The result, according to Democrats, would be a devastating loss of resources for public school districts with concentrated poverty. The Obama administration estimates that approximately 33,600 students in 112 school districts nationwide would lose 50 percent of their Title I funding under the GOP bill.
Research shows that students and teachers benefit from socioeconomic and racial diversity in education. All students are more likely to think critically about diversity issues, low-income students benefit from increased resources brought by wealthier families, and teachers can focus less on issues of student poverty and more time on teaching.
“In truly diverse schools, there’s not one racial culture that predominates the school culture,” said Susan Eaton, a Harvard professor who specializes in school equity. “It’s no longer black kids going to a white school, or vice versa, but an inclusive, diverse school-wide identity.”
Professor Keels, in a phone interview, said that neighborhood public schools must promote themselves better in order to draw in middle-class families that might otherwise choose to send their kids elsewhere.
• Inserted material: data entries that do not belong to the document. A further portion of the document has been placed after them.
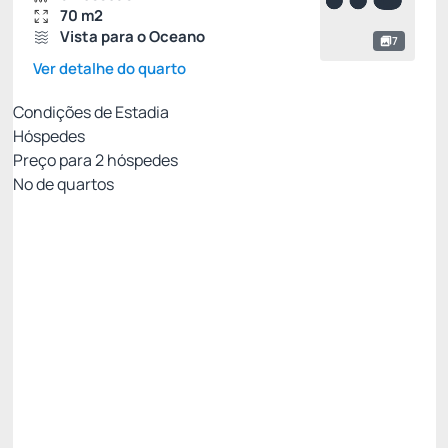
70 m2
Vista para o Oceano
7
Ver detalhe do quarto
Condições de Estadia
Hóspedes
Preço para
2
hóspedes
Nº de quartos
MEIA PENSÃO✅
Preço para 2 Hóspedes:
Pague com Cartão de crédito
(+1)
Café da Manhã + Jantar
Cancelamento gratuito
até
20/10/2026
✅ 11% Desconto progressivo - 3 Noites 😎 ✅ -11%
Só existe 1 quarto disponível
In the past, other strategies to desegregate urban schools such as Supreme Court-ordered busing in the 1970s, were met with strong opposition from white middle-class residents.
The idealistic view of sending your child to a neighborhood school as a civic duty has been lost, Keels said. Wealthier parents see school choice as their top priority, often resulting in students attending schools in different neighborhoods even with a successful traditional public school in their area.
“If kids grow up in their neighborhood school together, they have a much deeper appreciation for their neighborhood’s socioeconomic differences,” she said. “Treating neighborhood schools as a public good builds cohesion and benefits the community as a whole.”
After experiencing the loss of the “public good,” Marlece Turner has joined del Pielago and Empower DC, along with other parents affected by the school closures, in bringing a lawsuit against the city, claiming the school closings were a form of racial and socioeconomic discrimination.
The claims, del Pielago said, are representative of the issues facing urban school districts nationwide. In a battle over urban educational influence, he said, communities negatively impacted by gentrification need to “fight … displacement and disenfranchisement.”
“This is not about my son,” Turner said. “This is about all the kids in the city.”